The boy’s voice said:

“I hope you will excuse… I know it isn’t the thing…”

He couldn’t see the boy without turning his head on the pillow and he was not going to turn his head. He had a sense of someone a yard or so away at his off-shoulder. The boy at least had not come through the standing hay.

He did not imagine that the son of anyone he had ever week-ended with would ever walk through standing hay. The young generation were a pretty useless lot, but he could hardly believe they would have come to that yet. Their sons might…. He saw visions of tall dining-rooms lit up, with tall pictures, and dresses, and the sunset through high windows over tall grasses in the parks. He was done with that. If any tenants’ children ever knelt to him it would be when he took his ride in his wooden coat to the little church over the moors…. Where his father had shot himself.

That had been a queer go. He remembered getting the news. He had been dining, at Marie Léonie’s….

The boy’s voice was, precisely, apologising for the fact that that lady had walked through the grass. At the same time Mrs. de Bray Pape was saying things to the discredit of Marie Antoinette whom apparently she disliked. He could not imagine why anyone should dislike Marie Antoinette. Yet very likely she was dislikable. The French who were sensible people had cut her head off, so they presumably disliked her….

He had been dining at Marie Léonie’s, she standing, her hands folded before her, hanging down, watching him eat his mutton chops and boiled potatoes when the porter from his Club had phoned through that there was a wire for him. Marie Léonie had answered the telephone. He had told her to tell the porter to open the telegram and read it to her. That was a not unusual proceeding. Telegrams that came to him at the Club usually announced the results of races that he had not attended. He hated to get up from the dinner-table. She had come back slowly and said still more slowly that she had bad news for him; there had been an accident; his father had been found shot dead.

He had sat still for quite a time; Marie Léonie also had said nothing. He remembered that he had finished his chops, but had not eaten his apple-pie. He had finished his claret.
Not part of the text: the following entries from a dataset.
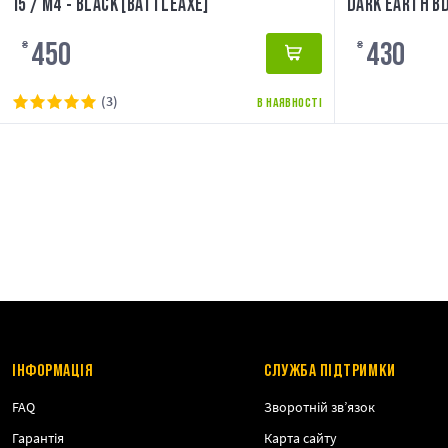
15 / M4 - BLACK [BATTLEAXE]
DARK EARTH BD
450
430
₴
₴
(3)
В НАЯВНОСТІ
ІНФОРМАЦІЯ
СЛУЖБА ПІДТРИМКИ
FAQ
Зворотній зв’язок
Гарантія
Карта сайту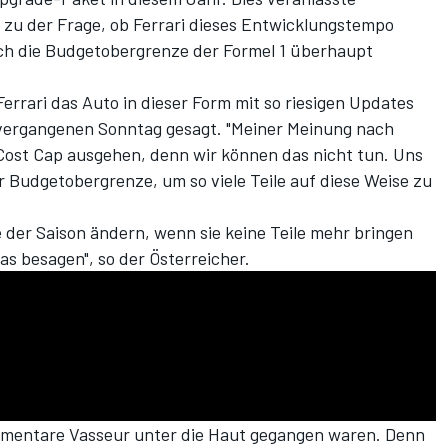
zu der Frage, ob Ferrari dieses Entwicklungstempo
ch die Budgetobergrenze der Formel 1 überhaupt
Ferrari das Auto in dieser Form mit so riesigen Updates
vergangenen Sonntag gesagt. "Meiner Meinung nach
Cost Cap ausgehen, denn wir können das nicht tun. Uns
r Budgetobergrenze, um so viele Teile auf diese Weise zu
e der Saison ändern, wenn sie keine Teile mehr bringen
s besagen", so der Österreicher.
ommentare Vasseur unter die Haut gegangen waren. Denn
By that time he had come to the conclusion that his father had probably committed suicide and that he — he, Mark Tietjens — was probably responsible for his father’s having done that. He had got up, then, told Marie Léonie to get herself some mourning and had taken the night train to Groby. There had been no doubt about it when he got there. His father had committed suicide. His father was not the man, unadvisedly, to crawl through a quicken-hedge with his gun at full-cock behind him, after rabbits…. It had been proposed.

There was, then, something soft about the Tietjens’ stock — for there had been no real and sufficient cause for the suicide. Obviously his father had had griefs. He had never got over the death of his second wife: that was soft for a Yorkshireman. He had lost two sons and an only daughter in the war: other men had done that and got over it. He had heard through him, Mark, that his youngest son — Christopher — was a bad hat. But plenty of men had sons who were bad hats…. Something soft then about the stock! Christopher certainly was soft. But that came from the mother. Mark’s step-mother had been from the south of Yorkshire. Soft people down there; a soft woman. Christopher had been her ewe lamb and she had died of grief when Sylvia had run away from him!…

The boy with a voice had got himself into view towards the bottom of the bed, near Mrs. de Bray Pape…. A tallish slip of a boy, with slightly chawbacony cheeks, high-coloured, lightish hair, brown eyes. Upstanding, but softish. Mark seemed to know him, but could not place him. He asked to be forgiven for the intrusion, saying that he knew it was not the thing.

Mrs. de Bray Pape was talking improbably about Marie Antoinette, whom she very decidedly disliked. She said that Marie Antoinette had behaved with great ingratitude to Madame de Maintenon — which must have been difficult. Apparently, according to Mrs. de Bray Pape, when Marie Antoinette had been a neglected little girl about the Court of France Madame de Maintenon had befriended her, lending her frocks, jewels, and perfumes. Later Marie Antoinette had persecuted her benefactor. From that had arisen all the woes of France and the Old World in general.